# surf casting reels



## jmwilson75 (Jul 22, 2006)

Hey can anyone tell me what a good conventional casting reel for under 100 bucks is. I am new to the surf but only use baitcasters in the fresh water and for inshore fishing. 
Thanks
John


----------



## tarponman62 (Feb 5, 2005)

You didn't mention your target species. I happen to luv my Penn 525 mag you can fill it up with 17lb or 20lb suffix and look out. The reel is a forgiving reel , because it has some earth magnets built into it, which helps reduce the dreaded bird net effect. You can start on the number 8 setting and slowly work you way down to the lower settings once you become proficient with it. I also like the Daiwa slosh 30. 

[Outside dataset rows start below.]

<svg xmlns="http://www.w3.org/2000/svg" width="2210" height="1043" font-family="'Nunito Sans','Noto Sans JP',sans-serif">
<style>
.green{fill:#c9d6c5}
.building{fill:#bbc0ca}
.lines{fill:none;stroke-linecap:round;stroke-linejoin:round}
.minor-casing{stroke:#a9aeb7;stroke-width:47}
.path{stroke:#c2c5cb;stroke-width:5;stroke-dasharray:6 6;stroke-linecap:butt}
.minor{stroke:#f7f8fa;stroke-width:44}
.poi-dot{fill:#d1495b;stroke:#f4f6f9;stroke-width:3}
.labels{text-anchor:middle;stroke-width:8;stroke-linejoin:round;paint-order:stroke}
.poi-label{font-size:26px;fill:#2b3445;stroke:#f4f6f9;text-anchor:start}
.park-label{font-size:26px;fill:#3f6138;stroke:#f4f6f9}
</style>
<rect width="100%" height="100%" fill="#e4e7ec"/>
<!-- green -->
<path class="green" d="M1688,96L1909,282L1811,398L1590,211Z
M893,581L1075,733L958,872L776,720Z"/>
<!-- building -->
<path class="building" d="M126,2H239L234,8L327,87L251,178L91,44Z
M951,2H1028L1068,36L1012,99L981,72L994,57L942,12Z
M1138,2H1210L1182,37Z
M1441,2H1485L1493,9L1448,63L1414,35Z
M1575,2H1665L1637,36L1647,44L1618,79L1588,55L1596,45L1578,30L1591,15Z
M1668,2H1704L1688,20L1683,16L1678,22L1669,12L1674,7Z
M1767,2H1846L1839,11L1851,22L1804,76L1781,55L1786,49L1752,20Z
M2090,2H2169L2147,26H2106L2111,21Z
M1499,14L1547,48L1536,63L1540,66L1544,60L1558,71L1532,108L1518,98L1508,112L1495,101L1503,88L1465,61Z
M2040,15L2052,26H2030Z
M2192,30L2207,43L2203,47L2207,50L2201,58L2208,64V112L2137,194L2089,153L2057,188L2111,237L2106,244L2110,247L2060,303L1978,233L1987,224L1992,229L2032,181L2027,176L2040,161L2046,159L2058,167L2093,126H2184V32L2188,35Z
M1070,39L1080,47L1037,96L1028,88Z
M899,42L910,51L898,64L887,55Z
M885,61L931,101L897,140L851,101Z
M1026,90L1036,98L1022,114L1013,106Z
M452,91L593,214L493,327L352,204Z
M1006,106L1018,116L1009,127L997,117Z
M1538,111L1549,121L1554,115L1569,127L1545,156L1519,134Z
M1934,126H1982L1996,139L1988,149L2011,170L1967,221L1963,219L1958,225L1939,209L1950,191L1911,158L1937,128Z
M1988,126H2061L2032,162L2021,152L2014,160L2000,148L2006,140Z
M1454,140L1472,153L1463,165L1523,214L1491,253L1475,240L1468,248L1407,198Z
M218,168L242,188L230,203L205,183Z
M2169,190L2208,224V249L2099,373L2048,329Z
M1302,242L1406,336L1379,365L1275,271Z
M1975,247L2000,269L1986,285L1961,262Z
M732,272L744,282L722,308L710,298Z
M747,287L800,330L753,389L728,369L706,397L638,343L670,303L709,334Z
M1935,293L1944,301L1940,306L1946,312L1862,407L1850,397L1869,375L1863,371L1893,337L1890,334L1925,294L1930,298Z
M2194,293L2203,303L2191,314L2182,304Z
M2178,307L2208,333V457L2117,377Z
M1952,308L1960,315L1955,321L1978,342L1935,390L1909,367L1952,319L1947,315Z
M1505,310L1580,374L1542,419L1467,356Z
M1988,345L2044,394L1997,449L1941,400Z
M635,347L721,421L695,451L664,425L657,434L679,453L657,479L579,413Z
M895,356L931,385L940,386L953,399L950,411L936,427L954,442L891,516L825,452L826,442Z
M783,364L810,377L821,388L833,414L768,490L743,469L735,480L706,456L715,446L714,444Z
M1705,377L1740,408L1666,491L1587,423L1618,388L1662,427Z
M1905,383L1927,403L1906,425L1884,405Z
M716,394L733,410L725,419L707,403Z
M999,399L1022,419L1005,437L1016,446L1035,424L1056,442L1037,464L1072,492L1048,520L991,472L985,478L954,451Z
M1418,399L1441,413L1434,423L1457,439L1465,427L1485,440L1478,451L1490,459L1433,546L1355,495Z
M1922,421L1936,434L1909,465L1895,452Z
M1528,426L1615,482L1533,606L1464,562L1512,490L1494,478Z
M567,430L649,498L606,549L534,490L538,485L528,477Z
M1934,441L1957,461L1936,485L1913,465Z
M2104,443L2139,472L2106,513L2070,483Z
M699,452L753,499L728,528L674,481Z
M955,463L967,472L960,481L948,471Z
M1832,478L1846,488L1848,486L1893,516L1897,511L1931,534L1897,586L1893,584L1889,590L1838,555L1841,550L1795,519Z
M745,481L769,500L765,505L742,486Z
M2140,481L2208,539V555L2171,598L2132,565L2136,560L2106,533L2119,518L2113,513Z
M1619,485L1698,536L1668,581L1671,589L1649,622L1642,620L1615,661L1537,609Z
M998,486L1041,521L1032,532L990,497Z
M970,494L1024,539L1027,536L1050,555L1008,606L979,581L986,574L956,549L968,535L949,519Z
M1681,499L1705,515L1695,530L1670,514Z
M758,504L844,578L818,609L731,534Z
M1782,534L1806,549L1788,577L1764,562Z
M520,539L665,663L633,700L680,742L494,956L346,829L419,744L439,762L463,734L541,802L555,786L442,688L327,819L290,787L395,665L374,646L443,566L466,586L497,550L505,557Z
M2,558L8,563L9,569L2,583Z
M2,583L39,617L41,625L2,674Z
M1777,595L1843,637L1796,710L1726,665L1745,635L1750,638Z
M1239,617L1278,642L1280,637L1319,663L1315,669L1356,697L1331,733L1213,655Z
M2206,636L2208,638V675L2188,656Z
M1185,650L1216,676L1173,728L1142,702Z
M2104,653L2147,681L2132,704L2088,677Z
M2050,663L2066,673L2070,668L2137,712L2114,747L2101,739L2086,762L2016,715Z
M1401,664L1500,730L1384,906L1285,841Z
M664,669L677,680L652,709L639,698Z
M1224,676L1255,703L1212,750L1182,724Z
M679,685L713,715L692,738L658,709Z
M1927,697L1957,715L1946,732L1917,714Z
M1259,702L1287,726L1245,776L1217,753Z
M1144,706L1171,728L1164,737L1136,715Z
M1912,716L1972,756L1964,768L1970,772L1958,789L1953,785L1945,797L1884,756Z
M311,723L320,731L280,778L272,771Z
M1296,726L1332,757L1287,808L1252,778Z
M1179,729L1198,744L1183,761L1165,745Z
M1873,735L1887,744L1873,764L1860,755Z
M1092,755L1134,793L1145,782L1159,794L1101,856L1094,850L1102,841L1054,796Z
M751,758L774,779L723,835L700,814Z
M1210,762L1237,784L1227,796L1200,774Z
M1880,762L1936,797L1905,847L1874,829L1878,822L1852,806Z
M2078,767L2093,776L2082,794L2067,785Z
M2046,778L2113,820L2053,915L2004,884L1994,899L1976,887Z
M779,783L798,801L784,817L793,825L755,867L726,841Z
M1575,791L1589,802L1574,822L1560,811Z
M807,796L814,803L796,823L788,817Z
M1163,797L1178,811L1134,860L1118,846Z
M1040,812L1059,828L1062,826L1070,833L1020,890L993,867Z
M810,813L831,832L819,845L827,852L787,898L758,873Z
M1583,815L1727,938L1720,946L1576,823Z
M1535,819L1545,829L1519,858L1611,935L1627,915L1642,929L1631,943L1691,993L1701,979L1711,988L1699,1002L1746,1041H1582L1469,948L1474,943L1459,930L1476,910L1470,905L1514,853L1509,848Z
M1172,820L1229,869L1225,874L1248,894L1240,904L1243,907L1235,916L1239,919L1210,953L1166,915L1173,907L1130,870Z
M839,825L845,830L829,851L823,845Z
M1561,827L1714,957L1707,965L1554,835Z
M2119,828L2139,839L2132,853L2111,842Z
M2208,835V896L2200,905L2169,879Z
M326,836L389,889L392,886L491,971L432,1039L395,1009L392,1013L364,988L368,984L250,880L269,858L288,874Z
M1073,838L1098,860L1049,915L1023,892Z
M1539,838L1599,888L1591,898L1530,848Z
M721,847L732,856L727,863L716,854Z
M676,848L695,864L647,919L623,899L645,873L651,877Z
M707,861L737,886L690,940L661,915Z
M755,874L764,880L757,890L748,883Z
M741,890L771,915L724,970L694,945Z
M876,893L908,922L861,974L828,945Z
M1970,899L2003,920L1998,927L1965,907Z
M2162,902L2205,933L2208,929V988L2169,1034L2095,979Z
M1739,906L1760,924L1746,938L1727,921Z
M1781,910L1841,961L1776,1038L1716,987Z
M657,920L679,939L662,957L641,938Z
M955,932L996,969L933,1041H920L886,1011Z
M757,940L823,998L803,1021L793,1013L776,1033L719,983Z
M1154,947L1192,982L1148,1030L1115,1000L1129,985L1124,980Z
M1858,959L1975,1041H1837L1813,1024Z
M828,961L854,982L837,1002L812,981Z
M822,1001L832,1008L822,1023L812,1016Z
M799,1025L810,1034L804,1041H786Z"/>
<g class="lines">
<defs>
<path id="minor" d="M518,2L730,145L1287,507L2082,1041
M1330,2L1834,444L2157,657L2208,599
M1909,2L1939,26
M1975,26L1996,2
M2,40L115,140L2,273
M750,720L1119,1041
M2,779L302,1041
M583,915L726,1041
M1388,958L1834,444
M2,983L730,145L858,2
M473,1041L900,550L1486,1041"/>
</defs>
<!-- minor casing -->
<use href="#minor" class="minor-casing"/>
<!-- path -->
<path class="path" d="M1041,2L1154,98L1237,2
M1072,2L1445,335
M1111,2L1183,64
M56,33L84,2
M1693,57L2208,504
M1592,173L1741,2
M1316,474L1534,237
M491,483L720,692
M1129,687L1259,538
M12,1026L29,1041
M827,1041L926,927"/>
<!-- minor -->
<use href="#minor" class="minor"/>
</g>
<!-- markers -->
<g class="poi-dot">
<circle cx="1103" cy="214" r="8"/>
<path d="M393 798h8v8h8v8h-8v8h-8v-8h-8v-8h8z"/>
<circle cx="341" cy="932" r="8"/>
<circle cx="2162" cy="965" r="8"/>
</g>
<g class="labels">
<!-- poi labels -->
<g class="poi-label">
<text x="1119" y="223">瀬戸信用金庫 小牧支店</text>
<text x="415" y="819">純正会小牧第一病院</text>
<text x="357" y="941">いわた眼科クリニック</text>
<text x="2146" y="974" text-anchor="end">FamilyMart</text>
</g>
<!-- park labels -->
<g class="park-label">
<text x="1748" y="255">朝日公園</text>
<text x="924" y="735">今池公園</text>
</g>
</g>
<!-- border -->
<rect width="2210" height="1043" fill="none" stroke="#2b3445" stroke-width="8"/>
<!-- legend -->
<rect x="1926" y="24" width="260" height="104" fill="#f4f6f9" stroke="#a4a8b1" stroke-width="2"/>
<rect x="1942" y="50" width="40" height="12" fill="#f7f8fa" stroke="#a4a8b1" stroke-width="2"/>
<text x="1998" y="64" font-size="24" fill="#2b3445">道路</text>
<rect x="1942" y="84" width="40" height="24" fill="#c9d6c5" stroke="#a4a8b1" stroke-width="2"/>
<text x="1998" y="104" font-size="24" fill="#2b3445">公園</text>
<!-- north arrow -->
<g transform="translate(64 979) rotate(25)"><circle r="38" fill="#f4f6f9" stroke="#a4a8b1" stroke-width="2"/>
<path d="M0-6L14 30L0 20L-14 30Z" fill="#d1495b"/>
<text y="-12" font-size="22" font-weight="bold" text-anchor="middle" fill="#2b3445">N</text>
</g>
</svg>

Good luck with your search, tight lines Tarp

PS The reel typically retails between $135-$140 depending where you go, but at the end of the day I think the $30 or $40 are well spent for a reel that is already magged for you.


----------



## RiverOtter (Jun 30, 2005)

Randy at the Baitshack has the Daiwa 20 and 30 series SHA's for about $105, and the SHV and Slosh's are a little cheaper if he still has any. Try giving him a call, he'll ship if you aren't going to be in the shop anytime soon.


----------



## barty b (Dec 31, 2004)

*Surf reels under $100*

None exist. You can find used ones for less than a C-note but you will not find a reel that will last more than a few months for surfcasting. Step up your budget to around $150 and you can get just about Any Abu Garcia 6500 series, and you might find a Penn 525 Mag or one of the Diawa series like the SHV's or whatnot. Do yourself a favor and don't try to cheap out on your reel,you will regret it.


----------



## longshot (Jul 16, 2006)

If you want levelwind, try an Abu 7000C3. They can be had for under a hundred and are very nice if you are throwing over 1 1/2 or 2 ounces. Pretty much all I use for plugging in New England


----------



## eklutna (Mar 12, 2006)

You can get one of the most reliable surf casting reels for 40-70 dollars. It is called the Penn Squidder 140L.  Penn stopped making them in 2004 but there are plenty of them floating around since they started to make them in 1938. I have four. If you get a new old stock with a aluminum spool and put two rare earth magnets you will have a great reel four under eighty bucks. The squidder will cast very far and will catch most fish on any American coast. My first NOL squidder 140L cost 43 dollars and six to ship. I bought several on flea bay for about thirty dollars and they did not have a bit of corrosion on them. I recommend a new person to squidders get a new one in the box so you don’t have to worry about bearings, drag or old dried up grease. Squidder is the way to go. Buy a eighty dollar ten foot tica rod in the four ounce range and you will have a great surf rig that you can use anywhere in the world.


----------



## jmwilson75 (Jul 22, 2006)

*jigmaster jrs*

Hey are jigmaster jrs and good for casting in the surf.


----------



## Finger_Mullet (Aug 19, 2005)

*conventional*

I started this year with a Penn 525 mag. It spoiled me. I bought a squidder a month or so back and now I have to learn to cast it. The Penn is extremely forgiving. Buy the squidder now with a 10' tica and learn to cast it in your back yard. You can then cast anything. It will take you a while to get used to it.

I like both of my reels. I have to buy a rod for the squidder now. I have been casting it with my 11' tica. I have to put the 525mag back on it and buy another rod. Probably a 10' tica.

mullet


----------



## seajay (Dec 18, 2005)

Wilson75 PM sent


----------



## david123 (Jun 24, 2004)

I have a Squidder circa 1956. I admit that I am spoiled a bit since the reel was given to me a few months ago. It does a credible job for surf casting and would not hesitate to by another. Bear in mind that squidder is not a cheap reel. It is a well made one and will do you well, even though it does not cost a lot of money. I do like the older ones better, but the new old stock one I handled at a tackle shop in Belmar was nice too. It retailed for 76 bucks there, 

When I go for another it will be the 5225 mag as I ahve not heard anything bad about them. Just need to scrape up the 15o bucks.

Whatever you go for though, get something of quality. A cheap reel will fail you at the worst possible moment. Murphy's law will surely be applied when you least want it to.


----------